TASK TO COMPLETE: Edit the lines of the records below by changing every "pose" to "camera" and keeping everything else the same. Omit the pictures from your answer.

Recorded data
[start]

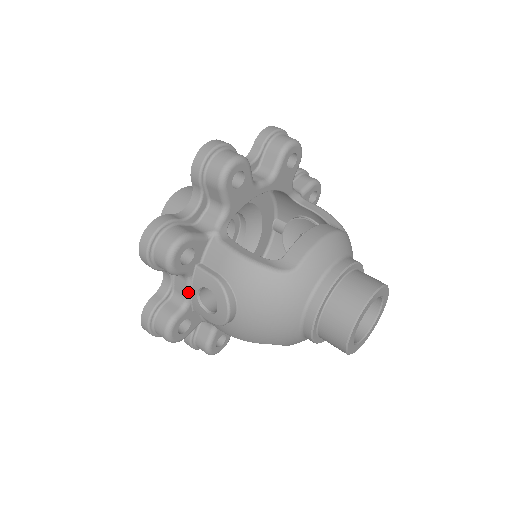
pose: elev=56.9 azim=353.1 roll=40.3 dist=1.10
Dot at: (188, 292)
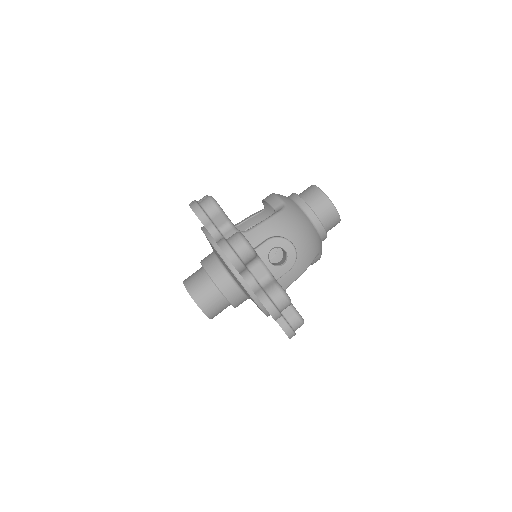
Dot at: (266, 268)
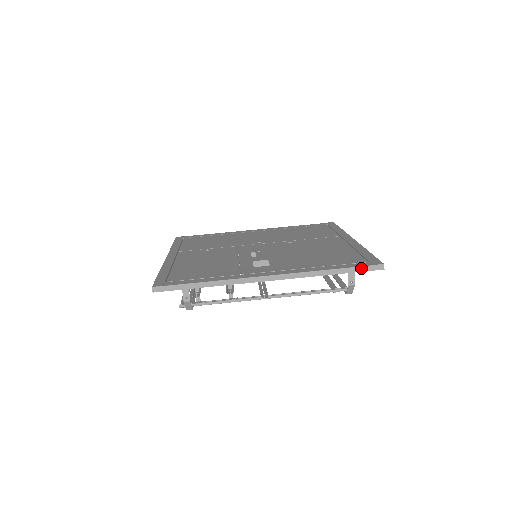
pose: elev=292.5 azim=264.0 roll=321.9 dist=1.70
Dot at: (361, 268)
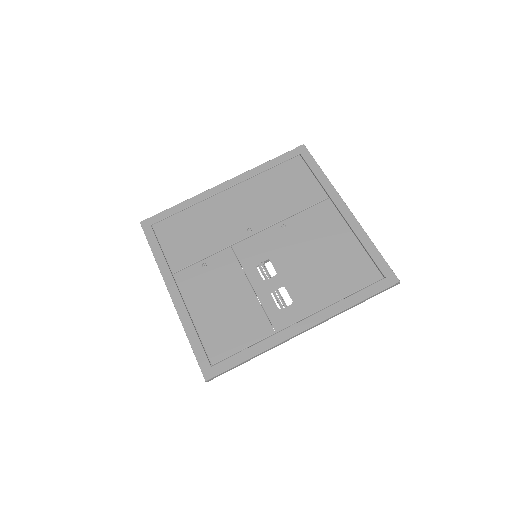
Dot at: (381, 292)
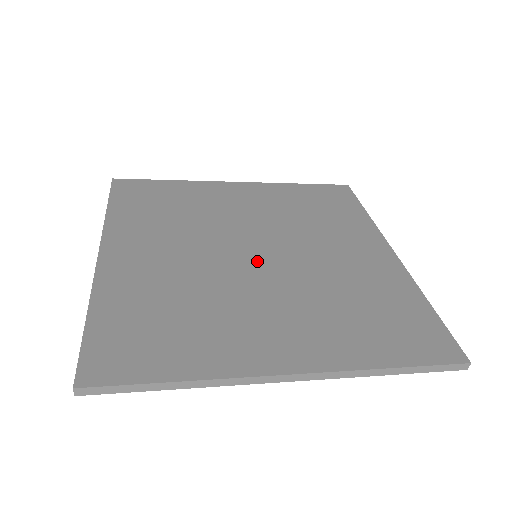
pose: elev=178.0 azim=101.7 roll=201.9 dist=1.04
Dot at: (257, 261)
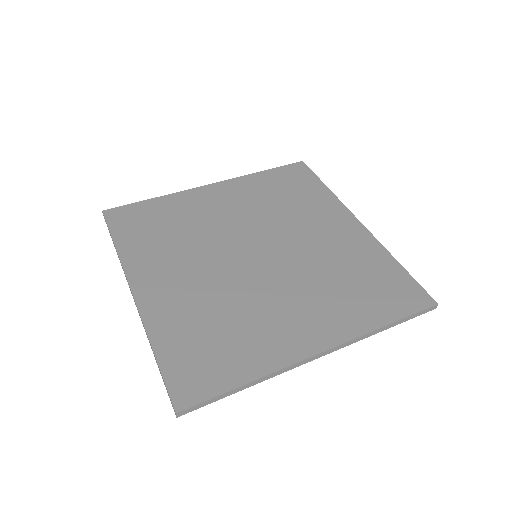
Dot at: (260, 262)
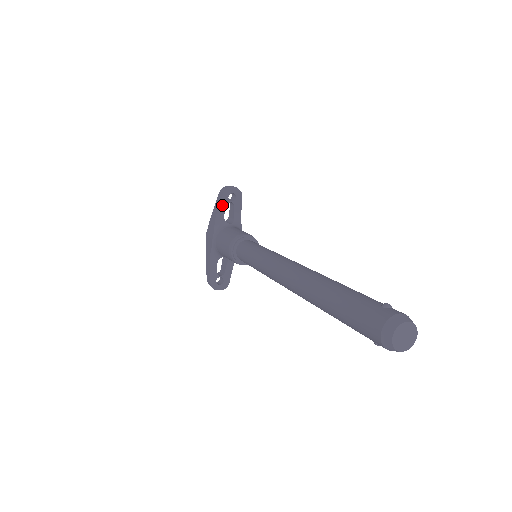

[end]

RESPONSE BELOW:
camera: elev=56.9 azim=353.1 roll=40.3 dist=1.10
Dot at: (188, 292)
Dot at: (266, 268)
camera: elev=292.5 azim=264.0 roll=321.9 dist=1.70
Dot at: (361, 268)
Dot at: (381, 292)
camera: elev=178.0 azim=101.7 roll=201.9 dist=1.04
Dot at: (257, 261)
Dot at: (260, 262)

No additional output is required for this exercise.